## Study text

--- START ---

She directed that the following clauses be removed from the lease

agreement, inter alia, the option in favour of the lessee to purchase
the property upon commencement of the lease; clauses granting

pre-emptive rights and the clause entitling the lessee to cede its
rights to the property to a third party. The MEC further directed

that the amended lease be submitted to the Council for its
consideration and approval.
[13]
In a document dated 4 March 2011, printed on a Municipal
letterhead and addressed ‘TO WHOM IT MAY CONCERN’, and
which
contained Mr Dhlomo’s signature in his capacity as the
acting Municipal manager, reference was made to the ‘RESOLUTION:

MTMSC 463/2010’, relating to the ‘LEASE AGREEMENT FOR THE
PROPOSED DEVELOPMENT OF ERF 197 – MTUBATUBA (OLD TAXI
RANK)’.
What follows thereafter appears to be a resolution taken on 31 March
2010, which reads:

This serves to
certify that Council in its meeting of 31st March 2010 resolved as
follows on the above matters:
Council resolved that:
1.
Council noted the legal advice.
2.
Council mandates the Municipal Manager and the CFO to go and
negotiate with the developer Allied property group the concerns

raised by the lawyers on clauses 4, 6 and 10 finalise lease agreement
and sign it.’
[14]
On 16 June 2011, the company Crowned Cormorant was restored to
the company’s register and on 30 August 2011 changed its name

to Khutala Property Consortium (Pty) Ltd.

--- END ---

Copy the whole lease passage word for word. Work only from the lease passage and draw on no other source.

## Collected data
--- START ---

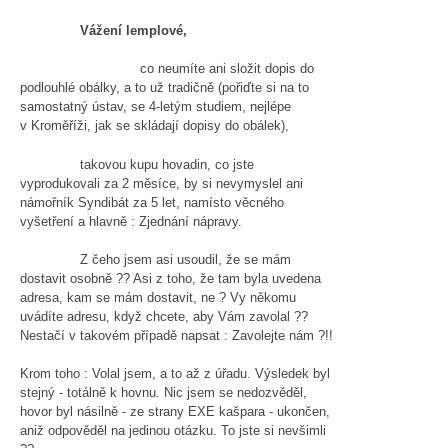
Vážení lemplové,
co neumíte ani složit dopis do
podlouhlé obálky, a to už tradičně (pořiďte si na to
samostatný ústav, se 4-letým studiem, nejlépe
v Kroměříži, jak se skládají dopisy do obálek),
takovou kupu hovadin, co jste
vyprodukovali za 2 měsíce, by si nevymyslel ani
námořník Syndibát za 5 let, namísto věcného
vyšetření a hlavně : Zjednání nápravy.
Z čeho jsem asi usoudil, že se mám
dostavit osobně ?? Asi z toho, že tam byla uvedena
adresa, kam se mám dostavit, ne ? Vy někomu
uvádíte adresu, když chcete, aby Vám zavolal ??
Nestačí v takovém případě napsat : Zavolejte nám ?!!
Krom toho : Volal jsem, a to až z úřadu. Výsledek byl
stejný - totálně k hovnu. Nic jsem se nedozvěděl,
hovor byl násilně - ze strany EXE kašpara - ukončen,
aniž odpověděl na jedinou otázku. To jste si nevšimli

--- END ---

## Answer to the exercise
She directed that the following clauses be removed from the lease

agreement, inter alia, the option in favour of the lessee to purchase
the property upon commencement of the lease; clauses granting

pre-emptive rights and the clause entitling the lessee to cede its
rights to the property to a third party. The MEC further directed

that the amended lease be submitted to the Council for its
consideration and approval.
[13]
In a document dated 4 March 2011, printed on a Municipal
letterhead and addressed ‘TO WHOM IT MAY CONCERN’, and
which
contained Mr Dhlomo’s signature in his capacity as the
acting Municipal manager, reference was made to the ‘RESOLUTION:

MTMSC 463/2010’, relating to the ‘LEASE AGREEMENT FOR THE
PROPOSED DEVELOPMENT OF ERF 197 – MTUBATUBA (OLD TAXI
RANK)’.
What follows thereafter appears to be a resolution taken on 31 March
2010, which reads:

This serves to
certify that Council in its meeting of 31st March 2010 resolved as
follows on the above matters:
Council resolved that:
1.
Council noted the legal advice.
2.
Council mandates the Municipal Manager and the CFO to go and
negotiate with the developer Allied property group the concerns

raised by the lawyers on clauses 4, 6 and 10 finalise lease agreement
and sign it.’
[14]
On 16 June 2011, the company Crowned Cormorant was restored to
the company’s register and on 30 August 2011 changed its name

to Khutala Property Consortium (Pty) Ltd.